WHAT TO WORK ON: Beginning at the top of the material, repeat each line exactly, and stop once the line with "cells are negative" has been written.
--- START ---
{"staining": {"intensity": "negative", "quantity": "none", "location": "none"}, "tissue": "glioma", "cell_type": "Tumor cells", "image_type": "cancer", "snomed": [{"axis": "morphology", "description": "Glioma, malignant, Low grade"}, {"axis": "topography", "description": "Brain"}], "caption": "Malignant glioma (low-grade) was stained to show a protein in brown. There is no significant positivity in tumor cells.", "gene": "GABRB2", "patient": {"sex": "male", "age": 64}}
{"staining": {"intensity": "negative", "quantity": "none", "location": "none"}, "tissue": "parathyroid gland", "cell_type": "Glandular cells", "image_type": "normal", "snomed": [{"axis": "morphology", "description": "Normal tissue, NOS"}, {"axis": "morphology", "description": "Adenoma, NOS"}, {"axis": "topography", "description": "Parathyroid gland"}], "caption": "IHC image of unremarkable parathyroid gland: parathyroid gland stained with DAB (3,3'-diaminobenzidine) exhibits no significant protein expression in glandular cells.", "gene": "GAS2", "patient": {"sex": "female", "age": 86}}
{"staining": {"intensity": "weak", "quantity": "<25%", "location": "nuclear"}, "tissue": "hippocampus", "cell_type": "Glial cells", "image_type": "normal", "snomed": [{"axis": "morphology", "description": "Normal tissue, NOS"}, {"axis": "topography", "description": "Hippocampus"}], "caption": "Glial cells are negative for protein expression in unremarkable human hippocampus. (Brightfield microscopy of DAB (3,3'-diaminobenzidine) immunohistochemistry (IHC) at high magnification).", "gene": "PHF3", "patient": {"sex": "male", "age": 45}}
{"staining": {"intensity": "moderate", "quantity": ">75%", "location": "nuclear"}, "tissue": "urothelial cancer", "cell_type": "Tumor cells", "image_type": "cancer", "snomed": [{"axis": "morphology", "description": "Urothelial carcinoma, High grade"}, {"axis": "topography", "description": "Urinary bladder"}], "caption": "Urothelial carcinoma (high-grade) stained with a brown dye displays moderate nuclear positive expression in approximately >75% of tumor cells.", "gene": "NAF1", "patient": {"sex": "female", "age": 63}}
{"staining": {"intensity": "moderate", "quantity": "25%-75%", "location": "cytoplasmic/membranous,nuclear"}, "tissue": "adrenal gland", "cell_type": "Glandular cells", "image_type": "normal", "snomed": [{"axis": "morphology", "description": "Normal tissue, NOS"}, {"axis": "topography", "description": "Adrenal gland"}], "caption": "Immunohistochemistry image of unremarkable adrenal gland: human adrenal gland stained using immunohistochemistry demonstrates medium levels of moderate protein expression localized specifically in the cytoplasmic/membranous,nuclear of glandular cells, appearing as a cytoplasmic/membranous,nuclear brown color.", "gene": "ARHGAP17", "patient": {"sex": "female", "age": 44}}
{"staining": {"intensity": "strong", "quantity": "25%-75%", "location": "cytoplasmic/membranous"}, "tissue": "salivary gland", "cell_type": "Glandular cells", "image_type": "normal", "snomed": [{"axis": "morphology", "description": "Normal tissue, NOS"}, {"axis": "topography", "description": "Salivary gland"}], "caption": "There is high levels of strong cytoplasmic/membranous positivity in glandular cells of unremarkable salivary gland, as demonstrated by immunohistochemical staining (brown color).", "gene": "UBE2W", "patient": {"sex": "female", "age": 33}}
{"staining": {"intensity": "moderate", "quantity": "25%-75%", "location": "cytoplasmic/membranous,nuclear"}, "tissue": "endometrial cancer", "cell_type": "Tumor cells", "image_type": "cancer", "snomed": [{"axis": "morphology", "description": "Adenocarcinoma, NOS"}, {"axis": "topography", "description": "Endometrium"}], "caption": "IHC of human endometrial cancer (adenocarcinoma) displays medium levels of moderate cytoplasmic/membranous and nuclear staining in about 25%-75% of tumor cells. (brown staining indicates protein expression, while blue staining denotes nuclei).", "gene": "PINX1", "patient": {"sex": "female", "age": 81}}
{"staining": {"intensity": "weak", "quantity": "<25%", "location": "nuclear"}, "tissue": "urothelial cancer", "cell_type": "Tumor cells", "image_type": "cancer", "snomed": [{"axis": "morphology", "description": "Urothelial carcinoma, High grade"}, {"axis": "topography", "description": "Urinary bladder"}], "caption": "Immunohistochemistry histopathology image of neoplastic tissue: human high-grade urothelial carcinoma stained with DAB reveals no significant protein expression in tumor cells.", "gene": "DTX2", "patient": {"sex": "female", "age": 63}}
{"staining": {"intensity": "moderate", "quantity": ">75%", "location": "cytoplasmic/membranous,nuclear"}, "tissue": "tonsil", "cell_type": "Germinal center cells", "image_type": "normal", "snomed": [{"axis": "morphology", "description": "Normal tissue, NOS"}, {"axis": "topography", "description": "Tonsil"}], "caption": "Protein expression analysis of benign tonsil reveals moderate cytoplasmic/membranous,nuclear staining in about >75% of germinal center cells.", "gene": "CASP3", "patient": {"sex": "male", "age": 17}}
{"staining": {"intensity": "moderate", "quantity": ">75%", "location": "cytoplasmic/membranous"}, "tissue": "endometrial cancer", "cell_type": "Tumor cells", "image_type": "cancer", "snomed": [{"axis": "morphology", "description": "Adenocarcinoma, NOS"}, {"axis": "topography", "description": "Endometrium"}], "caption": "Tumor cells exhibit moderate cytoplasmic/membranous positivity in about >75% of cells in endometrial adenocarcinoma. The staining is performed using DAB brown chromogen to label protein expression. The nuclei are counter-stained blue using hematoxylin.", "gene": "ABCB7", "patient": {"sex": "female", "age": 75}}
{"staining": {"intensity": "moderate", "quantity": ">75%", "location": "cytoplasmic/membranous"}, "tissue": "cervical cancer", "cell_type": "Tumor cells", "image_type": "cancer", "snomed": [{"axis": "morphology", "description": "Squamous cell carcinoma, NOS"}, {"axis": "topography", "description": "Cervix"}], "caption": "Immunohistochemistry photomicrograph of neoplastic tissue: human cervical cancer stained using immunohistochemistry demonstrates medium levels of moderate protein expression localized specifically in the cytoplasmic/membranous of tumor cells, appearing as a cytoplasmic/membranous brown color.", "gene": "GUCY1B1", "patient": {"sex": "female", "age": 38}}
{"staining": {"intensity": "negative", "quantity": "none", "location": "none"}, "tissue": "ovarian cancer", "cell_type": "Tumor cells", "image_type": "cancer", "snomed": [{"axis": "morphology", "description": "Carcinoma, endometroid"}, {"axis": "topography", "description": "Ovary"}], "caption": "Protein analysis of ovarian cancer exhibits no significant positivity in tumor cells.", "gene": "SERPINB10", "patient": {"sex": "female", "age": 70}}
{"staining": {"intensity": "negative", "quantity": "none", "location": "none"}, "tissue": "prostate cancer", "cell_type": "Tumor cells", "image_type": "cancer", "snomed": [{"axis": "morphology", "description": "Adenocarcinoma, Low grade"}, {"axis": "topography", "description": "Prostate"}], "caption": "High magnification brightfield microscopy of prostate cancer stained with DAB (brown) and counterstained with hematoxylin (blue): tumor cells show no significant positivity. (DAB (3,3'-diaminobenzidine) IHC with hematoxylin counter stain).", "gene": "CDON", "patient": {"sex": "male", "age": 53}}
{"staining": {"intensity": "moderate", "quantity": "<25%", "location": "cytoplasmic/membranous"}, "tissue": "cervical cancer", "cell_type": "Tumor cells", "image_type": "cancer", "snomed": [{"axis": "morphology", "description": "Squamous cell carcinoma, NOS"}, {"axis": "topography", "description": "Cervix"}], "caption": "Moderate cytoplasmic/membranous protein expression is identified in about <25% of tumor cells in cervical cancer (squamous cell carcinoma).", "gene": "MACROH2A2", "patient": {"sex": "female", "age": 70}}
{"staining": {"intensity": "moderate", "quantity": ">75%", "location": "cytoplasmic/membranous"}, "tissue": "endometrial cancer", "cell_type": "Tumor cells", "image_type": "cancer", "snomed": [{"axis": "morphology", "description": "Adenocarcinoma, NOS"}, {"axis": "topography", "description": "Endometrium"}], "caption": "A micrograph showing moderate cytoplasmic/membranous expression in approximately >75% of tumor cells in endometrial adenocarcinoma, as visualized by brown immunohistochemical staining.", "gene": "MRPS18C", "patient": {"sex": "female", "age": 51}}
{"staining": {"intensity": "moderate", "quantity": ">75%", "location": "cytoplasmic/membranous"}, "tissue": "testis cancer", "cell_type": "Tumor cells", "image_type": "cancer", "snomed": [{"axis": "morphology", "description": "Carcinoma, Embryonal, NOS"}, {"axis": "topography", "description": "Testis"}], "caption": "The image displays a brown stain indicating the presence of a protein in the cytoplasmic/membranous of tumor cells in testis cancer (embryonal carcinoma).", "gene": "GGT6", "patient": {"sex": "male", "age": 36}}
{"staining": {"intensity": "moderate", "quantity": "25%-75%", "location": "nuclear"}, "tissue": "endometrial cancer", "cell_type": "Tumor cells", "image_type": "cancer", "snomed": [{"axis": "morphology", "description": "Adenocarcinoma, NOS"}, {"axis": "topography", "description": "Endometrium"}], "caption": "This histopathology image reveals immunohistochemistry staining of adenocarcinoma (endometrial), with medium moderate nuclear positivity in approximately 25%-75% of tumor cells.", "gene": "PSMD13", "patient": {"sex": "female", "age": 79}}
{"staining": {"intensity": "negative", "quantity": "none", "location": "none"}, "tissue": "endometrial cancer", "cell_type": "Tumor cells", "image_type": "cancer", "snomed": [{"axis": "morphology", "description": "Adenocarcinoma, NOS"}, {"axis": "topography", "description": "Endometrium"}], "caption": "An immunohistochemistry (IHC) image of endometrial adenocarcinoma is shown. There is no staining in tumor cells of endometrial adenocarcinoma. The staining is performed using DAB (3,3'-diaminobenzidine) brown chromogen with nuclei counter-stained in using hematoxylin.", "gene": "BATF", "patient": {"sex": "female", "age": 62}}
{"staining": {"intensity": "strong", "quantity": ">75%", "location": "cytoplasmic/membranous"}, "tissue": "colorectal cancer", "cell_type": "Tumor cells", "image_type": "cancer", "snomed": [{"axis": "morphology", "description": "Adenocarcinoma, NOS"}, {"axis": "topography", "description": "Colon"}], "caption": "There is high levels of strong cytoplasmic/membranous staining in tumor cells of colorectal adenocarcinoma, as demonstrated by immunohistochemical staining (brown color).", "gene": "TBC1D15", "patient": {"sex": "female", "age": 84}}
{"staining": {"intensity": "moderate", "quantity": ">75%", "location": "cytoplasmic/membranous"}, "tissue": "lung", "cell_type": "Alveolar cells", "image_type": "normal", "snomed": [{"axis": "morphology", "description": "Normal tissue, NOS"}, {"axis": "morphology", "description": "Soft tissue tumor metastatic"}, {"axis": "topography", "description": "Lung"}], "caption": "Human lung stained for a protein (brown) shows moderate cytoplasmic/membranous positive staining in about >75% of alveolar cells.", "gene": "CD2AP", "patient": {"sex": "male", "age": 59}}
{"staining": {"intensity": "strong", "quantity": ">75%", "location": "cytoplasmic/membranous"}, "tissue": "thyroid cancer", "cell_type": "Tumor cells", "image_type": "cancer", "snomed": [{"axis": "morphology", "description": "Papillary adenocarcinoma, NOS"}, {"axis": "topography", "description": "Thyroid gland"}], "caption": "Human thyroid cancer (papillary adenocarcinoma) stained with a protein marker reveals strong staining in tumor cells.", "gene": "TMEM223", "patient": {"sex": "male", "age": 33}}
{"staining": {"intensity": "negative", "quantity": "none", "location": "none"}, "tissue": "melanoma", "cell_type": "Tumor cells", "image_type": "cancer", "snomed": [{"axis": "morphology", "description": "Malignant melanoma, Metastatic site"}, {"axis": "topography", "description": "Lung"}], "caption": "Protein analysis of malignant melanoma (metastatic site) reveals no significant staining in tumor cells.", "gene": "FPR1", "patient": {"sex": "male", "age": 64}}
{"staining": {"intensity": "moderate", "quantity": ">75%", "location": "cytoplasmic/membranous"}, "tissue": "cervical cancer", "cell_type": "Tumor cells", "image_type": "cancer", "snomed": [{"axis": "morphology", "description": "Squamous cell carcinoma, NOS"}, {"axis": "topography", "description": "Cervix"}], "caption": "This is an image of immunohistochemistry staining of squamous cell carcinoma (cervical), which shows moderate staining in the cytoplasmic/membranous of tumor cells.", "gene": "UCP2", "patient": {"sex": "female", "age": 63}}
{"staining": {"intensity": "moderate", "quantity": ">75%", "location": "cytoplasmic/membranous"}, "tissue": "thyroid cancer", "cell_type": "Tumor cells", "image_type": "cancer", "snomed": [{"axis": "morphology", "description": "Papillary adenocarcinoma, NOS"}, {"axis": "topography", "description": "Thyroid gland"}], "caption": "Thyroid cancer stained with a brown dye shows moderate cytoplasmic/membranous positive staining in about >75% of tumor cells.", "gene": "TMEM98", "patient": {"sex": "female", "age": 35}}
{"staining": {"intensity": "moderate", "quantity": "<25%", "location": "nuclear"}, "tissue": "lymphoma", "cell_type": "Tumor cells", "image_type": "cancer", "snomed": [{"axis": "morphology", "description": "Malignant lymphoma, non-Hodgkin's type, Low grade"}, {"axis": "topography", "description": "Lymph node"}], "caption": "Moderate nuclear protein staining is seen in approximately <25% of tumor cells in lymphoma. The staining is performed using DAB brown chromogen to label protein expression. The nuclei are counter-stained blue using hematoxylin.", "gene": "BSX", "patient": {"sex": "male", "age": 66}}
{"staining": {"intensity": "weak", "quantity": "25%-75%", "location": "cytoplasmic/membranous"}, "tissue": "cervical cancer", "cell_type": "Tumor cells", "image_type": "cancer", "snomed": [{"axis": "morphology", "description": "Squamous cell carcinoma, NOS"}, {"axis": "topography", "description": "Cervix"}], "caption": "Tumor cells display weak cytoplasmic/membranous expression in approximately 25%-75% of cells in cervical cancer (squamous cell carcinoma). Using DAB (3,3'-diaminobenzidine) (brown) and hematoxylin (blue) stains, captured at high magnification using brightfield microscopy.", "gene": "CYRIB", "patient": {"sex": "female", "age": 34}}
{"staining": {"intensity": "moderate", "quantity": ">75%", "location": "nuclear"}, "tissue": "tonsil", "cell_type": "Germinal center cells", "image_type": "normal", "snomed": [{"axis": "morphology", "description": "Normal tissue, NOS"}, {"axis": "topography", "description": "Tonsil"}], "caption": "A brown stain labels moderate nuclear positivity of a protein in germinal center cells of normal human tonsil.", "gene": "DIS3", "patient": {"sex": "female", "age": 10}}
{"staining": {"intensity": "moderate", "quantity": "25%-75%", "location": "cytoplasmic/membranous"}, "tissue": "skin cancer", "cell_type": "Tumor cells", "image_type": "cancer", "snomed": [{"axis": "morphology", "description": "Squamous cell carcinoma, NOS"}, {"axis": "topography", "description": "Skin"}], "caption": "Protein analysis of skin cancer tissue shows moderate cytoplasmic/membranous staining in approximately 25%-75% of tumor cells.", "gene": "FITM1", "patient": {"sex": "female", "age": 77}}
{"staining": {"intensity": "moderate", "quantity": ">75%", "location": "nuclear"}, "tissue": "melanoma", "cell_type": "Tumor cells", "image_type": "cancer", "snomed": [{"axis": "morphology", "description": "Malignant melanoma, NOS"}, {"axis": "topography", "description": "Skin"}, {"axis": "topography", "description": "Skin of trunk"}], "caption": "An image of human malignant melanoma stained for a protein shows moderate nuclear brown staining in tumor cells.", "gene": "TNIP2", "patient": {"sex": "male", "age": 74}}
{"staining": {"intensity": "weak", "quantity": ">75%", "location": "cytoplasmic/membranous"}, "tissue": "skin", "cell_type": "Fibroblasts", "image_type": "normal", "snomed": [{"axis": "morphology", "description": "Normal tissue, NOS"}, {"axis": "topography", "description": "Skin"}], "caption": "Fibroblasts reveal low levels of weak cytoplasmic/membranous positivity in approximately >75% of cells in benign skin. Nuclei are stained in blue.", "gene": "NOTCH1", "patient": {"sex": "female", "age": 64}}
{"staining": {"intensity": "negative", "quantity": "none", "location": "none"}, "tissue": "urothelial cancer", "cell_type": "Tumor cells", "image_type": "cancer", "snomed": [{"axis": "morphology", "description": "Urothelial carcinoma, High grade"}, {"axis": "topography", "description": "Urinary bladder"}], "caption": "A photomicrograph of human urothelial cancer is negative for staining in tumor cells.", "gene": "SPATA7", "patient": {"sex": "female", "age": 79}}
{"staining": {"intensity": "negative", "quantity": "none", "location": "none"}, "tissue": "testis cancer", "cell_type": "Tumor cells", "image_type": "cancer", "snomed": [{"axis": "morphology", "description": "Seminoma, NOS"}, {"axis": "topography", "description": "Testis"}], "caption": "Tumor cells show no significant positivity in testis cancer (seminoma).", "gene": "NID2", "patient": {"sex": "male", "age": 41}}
--- END ---
YOUR RESPONSE:
{"staining": {"intensity": "negative", "quantity": "none", "location": "none"}, "tissue": "glioma", "cell_type": "Tumor cells", "image_type": "cancer", "snomed": [{"axis": "morphology", "description": "Glioma, malignant, Low grade"}, {"axis": "topography", "description": "Brain"}], "caption": "Malignant glioma (low-grade) was stained to show a protein in brown. There is no significant positivity in tumor cells.", "gene": "GABRB2", "patient": {"sex": "male", "age": 64}}
{"staining": {"intensity": "negative", "quantity": "none", "location": "none"}, "tissue": "parathyroid gland", "cell_type": "Glandular cells", "image_type": "normal", "snomed": [{"axis": "morphology", "description": "Normal tissue, NOS"}, {"axis": "morphology", "description": "Adenoma, NOS"}, {"axis": "topography", "description": "Parathyroid gland"}], "caption": "IHC image of unremarkable parathyroid gland: parathyroid gland stained with DAB (3,3'-diaminobenzidine) exhibits no significant protein expression in glandular cells.", "gene": "GAS2", "patient": {"sex": "female", "age": 86}}
{"staining": {"intensity": "weak", "quantity": "<25%", "location": "nuclear"}, "tissue": "hippocampus", "cell_type": "Glial cells", "image_type": "normal", "snomed": [{"axis": "morphology", "description": "Normal tissue, NOS"}, {"axis": "topography", "description": "Hippocampus"}], "caption": "Glial cells are negative for protein expression in unremarkable human hippocampus. (Brightfield microscopy of DAB (3,3'-diaminobenzidine) immunohistochemistry (IHC) at high magnification).", "gene": "PHF3", "patient": {"sex": "male", "age": 45}}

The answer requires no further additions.